Welcome to the start of the 2016 College Football Season – a time of sheer rapture for millions and millions of fans across the country. And fanning the excitement week in and week out is ad-supported cable television that airs dozens of games every week from the waning days of August, to the crisp, cool days of December. Based on our analysis of comScore data for ESPN and ESPN2, viewers were treated to a record number of Live telecasts last season – 146 games (versus 131 games three seasons ago):
While ESPN and ESPN2 rule the roost for live college football games, they have plenty of company. Between FOX Sports 1, the Big Ten Network and the SEC Network (to name just three), fans across the country are treated to numerous additional games every week. Given all the collegiate gridiron content on ad-supported cable, the two mainstays (ESPN and ESPN2) show no real sign of audience erosion, which is all the more remarkable given the overall decline in traditional TV viewing over the past three seasons:
The nationwide ratings we’ve documented above are just that – “nationwide”, which obscures the attraction of college football at the local market level (when hometown market teams are playing.) Below are just a few examples between in-state rivals that drove local viewing to a frenzy! For each of these games, the three highest rated DMAs all fell within the home state of the rival teams. Take, for example, the November 28th, 2015 game between Florida and Florida State, which pulled down a respectable 3.08 national U.S. household rating. And out of 200+ DMAs, the three highest rated ones were Tallahassee, Panama City and Gainesville – all within the state of Florida. The Tallahassee DMA, for example, pulled down a 30 household rating – nearly ten-times the national average:
When it comes to attracting upscale homes, ESPN has always been at (or near) the top of the heap, and college football is no exception. We took a look at U.S. household ratings by income classification and (as can be seen below) the ratings rise to a peak of 2.55 for homes with income $175,000 – $199,999:
Local Cable Advertising Demand
You can practically take a random walk through our internal traffic and billing records and come away with some “wow” metric documenting the growing demand for college football by local cable advertisers.
One of the more dramatic figures is the average dollar investment Viamedia clients have been willing to make in the college game.
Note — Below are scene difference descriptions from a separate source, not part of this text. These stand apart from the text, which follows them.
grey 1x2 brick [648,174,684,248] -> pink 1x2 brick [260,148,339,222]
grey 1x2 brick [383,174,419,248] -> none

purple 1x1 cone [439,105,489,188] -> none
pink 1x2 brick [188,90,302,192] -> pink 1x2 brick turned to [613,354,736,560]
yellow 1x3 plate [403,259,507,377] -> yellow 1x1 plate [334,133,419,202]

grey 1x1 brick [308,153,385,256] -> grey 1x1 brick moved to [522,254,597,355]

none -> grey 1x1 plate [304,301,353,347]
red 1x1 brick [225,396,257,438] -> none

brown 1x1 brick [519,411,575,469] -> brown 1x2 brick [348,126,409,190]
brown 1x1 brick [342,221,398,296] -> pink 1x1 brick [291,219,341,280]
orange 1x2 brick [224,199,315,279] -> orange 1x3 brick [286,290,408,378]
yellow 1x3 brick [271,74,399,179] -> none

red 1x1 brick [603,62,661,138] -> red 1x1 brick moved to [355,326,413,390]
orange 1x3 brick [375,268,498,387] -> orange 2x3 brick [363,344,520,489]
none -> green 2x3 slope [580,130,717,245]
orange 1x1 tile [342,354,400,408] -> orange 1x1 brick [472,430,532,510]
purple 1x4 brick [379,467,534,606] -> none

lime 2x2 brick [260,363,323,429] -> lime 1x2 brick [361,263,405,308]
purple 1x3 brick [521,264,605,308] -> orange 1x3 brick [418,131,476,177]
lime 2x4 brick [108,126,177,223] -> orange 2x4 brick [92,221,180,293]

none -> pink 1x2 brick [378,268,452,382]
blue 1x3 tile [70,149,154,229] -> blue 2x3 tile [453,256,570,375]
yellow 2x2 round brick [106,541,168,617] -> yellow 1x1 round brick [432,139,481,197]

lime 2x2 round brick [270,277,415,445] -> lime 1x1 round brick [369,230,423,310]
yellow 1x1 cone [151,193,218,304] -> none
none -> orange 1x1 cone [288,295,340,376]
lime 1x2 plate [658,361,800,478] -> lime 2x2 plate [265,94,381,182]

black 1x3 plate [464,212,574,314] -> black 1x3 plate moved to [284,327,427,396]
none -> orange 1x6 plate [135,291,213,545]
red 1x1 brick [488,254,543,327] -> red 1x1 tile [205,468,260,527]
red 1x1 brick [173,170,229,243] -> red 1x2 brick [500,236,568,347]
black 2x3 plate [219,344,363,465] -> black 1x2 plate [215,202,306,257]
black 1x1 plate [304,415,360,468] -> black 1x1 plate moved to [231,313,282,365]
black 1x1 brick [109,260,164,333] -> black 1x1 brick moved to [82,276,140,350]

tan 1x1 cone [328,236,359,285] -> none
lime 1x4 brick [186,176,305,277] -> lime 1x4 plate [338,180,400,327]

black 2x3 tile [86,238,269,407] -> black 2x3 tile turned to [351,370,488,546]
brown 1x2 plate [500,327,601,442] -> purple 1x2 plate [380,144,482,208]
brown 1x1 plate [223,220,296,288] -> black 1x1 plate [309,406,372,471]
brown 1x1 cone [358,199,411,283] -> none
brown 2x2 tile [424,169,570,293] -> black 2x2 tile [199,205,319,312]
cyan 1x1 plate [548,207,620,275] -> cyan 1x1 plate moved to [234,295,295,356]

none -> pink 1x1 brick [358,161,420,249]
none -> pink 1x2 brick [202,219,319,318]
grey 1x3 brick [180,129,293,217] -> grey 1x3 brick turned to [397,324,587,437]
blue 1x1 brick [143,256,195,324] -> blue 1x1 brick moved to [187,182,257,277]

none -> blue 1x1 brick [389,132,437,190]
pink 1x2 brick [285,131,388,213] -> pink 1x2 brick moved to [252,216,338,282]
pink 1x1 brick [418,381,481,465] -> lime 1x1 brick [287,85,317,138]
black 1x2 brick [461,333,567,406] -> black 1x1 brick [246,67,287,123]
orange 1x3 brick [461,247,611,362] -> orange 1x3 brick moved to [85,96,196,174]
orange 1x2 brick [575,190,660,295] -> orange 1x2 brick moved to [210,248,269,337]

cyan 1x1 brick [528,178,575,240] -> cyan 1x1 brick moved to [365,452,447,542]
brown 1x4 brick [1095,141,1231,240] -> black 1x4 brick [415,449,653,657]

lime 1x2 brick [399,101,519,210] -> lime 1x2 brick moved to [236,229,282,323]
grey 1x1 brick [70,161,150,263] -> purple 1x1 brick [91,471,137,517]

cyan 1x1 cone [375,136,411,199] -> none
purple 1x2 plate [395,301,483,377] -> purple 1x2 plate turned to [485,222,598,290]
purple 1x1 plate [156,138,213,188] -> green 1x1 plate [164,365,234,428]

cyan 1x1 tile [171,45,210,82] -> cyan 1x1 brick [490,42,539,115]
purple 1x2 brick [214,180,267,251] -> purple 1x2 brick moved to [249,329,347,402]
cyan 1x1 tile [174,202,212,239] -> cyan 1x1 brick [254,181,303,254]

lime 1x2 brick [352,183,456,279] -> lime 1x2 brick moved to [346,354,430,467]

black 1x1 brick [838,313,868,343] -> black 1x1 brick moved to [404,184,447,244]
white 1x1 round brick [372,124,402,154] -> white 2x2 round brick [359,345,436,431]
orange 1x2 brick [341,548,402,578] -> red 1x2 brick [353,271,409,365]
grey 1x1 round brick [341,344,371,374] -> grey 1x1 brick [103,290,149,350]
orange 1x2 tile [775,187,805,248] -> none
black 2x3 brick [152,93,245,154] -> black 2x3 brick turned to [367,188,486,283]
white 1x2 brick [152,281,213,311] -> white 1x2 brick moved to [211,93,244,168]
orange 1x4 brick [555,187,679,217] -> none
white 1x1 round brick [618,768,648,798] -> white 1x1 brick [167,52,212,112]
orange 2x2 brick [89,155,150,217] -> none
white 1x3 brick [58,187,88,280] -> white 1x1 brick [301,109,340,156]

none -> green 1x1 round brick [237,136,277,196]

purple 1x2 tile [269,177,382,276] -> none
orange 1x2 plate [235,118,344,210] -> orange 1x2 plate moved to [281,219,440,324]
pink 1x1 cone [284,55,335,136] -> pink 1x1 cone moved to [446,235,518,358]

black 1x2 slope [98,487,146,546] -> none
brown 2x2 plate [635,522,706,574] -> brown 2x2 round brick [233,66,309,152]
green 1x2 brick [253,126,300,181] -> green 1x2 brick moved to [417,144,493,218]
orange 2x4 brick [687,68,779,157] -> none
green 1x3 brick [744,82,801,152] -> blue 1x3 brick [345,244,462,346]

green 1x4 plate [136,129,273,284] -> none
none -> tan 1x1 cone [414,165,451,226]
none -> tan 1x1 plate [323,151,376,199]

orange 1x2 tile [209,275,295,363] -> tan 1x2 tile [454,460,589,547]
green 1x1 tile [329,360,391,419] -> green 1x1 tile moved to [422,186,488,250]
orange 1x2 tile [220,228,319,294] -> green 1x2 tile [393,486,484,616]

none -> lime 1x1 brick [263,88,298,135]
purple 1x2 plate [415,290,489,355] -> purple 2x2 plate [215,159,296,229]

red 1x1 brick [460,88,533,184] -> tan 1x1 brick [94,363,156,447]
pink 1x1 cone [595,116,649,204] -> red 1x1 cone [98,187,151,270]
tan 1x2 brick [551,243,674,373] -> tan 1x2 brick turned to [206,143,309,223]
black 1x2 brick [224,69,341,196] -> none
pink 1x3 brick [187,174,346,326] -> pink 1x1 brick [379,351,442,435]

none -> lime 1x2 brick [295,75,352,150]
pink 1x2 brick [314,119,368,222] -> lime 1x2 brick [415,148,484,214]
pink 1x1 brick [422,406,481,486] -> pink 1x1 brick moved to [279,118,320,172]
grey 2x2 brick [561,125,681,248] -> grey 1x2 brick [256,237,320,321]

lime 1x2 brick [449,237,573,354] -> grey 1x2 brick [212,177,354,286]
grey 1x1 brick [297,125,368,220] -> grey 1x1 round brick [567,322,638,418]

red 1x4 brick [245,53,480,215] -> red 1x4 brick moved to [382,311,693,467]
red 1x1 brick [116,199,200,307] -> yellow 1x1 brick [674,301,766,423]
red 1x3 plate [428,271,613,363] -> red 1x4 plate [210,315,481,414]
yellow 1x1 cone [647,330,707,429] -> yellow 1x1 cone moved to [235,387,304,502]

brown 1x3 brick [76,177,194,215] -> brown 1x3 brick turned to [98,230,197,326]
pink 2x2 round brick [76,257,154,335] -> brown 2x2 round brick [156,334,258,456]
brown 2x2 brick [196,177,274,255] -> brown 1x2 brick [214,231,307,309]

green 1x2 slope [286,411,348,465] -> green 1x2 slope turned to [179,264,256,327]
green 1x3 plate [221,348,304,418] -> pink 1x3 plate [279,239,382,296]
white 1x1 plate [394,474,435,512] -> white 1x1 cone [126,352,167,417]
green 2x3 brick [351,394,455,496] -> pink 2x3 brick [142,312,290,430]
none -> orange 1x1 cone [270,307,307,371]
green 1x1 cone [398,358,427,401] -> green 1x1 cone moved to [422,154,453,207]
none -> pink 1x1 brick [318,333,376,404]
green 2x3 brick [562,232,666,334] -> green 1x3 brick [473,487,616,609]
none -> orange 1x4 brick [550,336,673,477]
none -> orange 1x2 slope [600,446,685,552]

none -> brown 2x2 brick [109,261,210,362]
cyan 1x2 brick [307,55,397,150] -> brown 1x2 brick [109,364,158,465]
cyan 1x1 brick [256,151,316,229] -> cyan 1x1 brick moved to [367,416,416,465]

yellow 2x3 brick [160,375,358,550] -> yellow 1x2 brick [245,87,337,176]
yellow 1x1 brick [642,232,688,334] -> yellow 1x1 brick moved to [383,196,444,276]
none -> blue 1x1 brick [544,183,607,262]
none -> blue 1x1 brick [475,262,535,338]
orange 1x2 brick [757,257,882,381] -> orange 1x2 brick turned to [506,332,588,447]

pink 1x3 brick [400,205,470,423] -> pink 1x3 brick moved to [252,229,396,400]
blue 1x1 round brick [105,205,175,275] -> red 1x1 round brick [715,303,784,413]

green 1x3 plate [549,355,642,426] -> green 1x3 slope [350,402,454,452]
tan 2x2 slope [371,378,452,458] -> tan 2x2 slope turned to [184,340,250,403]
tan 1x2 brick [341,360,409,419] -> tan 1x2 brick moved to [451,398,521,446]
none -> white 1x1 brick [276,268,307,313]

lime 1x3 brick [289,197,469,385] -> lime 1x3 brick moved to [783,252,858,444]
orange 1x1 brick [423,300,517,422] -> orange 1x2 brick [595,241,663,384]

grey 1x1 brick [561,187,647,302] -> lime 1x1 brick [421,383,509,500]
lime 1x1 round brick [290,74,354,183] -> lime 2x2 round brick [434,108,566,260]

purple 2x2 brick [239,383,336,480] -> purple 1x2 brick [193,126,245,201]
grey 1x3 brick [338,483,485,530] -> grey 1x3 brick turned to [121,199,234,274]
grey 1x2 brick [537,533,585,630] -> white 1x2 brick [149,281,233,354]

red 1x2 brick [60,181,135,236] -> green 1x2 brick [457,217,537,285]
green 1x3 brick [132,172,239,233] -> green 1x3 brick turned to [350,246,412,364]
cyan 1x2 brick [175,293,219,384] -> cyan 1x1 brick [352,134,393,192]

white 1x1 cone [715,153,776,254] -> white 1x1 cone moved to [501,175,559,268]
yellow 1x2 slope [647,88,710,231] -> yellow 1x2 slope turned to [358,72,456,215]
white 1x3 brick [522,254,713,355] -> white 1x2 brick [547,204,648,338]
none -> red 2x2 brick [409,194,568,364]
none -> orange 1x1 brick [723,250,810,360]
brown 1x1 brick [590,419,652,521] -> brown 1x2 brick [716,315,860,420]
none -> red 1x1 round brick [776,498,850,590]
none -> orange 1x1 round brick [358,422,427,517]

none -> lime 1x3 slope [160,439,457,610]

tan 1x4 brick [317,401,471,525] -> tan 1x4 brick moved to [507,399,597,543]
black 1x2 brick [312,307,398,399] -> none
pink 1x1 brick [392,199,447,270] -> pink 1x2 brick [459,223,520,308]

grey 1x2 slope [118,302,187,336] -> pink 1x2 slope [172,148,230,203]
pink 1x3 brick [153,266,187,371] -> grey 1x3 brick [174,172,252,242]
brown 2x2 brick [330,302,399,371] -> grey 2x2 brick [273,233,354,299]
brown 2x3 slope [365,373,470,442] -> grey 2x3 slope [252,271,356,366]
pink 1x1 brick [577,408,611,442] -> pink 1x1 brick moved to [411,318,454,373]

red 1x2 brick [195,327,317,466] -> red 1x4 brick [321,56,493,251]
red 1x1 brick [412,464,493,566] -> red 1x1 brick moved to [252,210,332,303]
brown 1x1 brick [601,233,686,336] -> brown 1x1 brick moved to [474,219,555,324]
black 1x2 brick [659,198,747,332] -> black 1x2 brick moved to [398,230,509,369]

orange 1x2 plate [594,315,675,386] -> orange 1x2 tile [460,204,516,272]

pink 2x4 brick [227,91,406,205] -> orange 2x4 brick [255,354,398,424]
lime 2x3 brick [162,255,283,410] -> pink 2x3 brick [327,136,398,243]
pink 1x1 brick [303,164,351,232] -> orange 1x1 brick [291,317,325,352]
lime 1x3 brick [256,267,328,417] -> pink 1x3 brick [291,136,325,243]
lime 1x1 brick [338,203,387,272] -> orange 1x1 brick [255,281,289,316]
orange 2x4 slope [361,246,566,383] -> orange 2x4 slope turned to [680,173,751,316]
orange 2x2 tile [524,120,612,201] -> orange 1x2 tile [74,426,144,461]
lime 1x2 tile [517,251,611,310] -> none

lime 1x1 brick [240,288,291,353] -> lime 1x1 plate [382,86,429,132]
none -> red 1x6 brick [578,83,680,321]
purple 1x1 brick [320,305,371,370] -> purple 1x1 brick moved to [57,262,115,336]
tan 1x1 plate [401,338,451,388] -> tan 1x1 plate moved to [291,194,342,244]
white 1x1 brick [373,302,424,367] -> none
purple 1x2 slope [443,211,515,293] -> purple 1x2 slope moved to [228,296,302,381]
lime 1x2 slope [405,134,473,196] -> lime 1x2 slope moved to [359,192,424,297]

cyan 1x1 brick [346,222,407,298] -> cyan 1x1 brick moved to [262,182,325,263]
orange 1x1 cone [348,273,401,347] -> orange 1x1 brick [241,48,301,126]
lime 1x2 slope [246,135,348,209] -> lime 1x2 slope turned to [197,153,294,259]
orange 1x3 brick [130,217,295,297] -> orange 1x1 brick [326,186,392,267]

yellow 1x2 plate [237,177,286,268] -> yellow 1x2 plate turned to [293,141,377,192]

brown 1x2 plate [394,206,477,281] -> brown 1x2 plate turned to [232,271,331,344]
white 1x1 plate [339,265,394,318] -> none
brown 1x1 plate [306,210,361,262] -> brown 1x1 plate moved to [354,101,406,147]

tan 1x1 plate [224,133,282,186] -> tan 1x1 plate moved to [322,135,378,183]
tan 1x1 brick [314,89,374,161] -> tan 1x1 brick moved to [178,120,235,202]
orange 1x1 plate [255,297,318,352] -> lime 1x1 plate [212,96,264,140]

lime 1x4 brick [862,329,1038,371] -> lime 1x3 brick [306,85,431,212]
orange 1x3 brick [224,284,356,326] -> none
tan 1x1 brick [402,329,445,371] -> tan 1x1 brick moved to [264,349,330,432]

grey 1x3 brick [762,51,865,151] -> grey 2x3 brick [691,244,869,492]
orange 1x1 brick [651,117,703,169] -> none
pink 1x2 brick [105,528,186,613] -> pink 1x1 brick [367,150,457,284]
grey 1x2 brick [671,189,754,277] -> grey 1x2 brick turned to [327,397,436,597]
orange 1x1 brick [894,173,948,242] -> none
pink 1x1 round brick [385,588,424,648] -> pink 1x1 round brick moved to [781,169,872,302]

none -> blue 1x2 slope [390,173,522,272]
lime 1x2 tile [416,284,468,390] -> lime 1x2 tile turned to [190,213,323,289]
Taking the 2011 Season as the base year, the average amount our clients invested in 2012 rose 17% (i.e., 117 Index). By last season (2015), the index stood at 155:
Over the past two college football seasons (2014 & 2015), over 1,100 local cable clients ordered nearly 40,000 30-second spots across 63 Viamedia markets. That comes to 30 spots per client. And when we confine our analysis to the 56 Viamedia markets that exhibited advertising in College Football over the past two seasons, we find a 10% growth rate in total ad investments driven entirely by an increase 30-second commercial units. (Source: B.I.G.SM database — Copyright © 2016 by Viamedia, Inc. All Rights Reserved)
When it comes to football – either professional or collegiate – the automotive category is far and away the number one television category, and local cable is no exception to that rule as Viamedia auto clients (manufacturers and dealerships) accounted for over half of all ad dollar investments across the past two seasons:
College Football Fever
By the time summer officially ends on September 22nd at 10:21am (EST), the college football season will already be almost a month old! And from what we’re seeing from recent trends in comScore ratings, as well as our own internal sales records, college football will be heating up just as the late summer temperatures begin to fall. And raising the temperature even further –millions of students and alumni alike gripped in football fever that knows no bounds.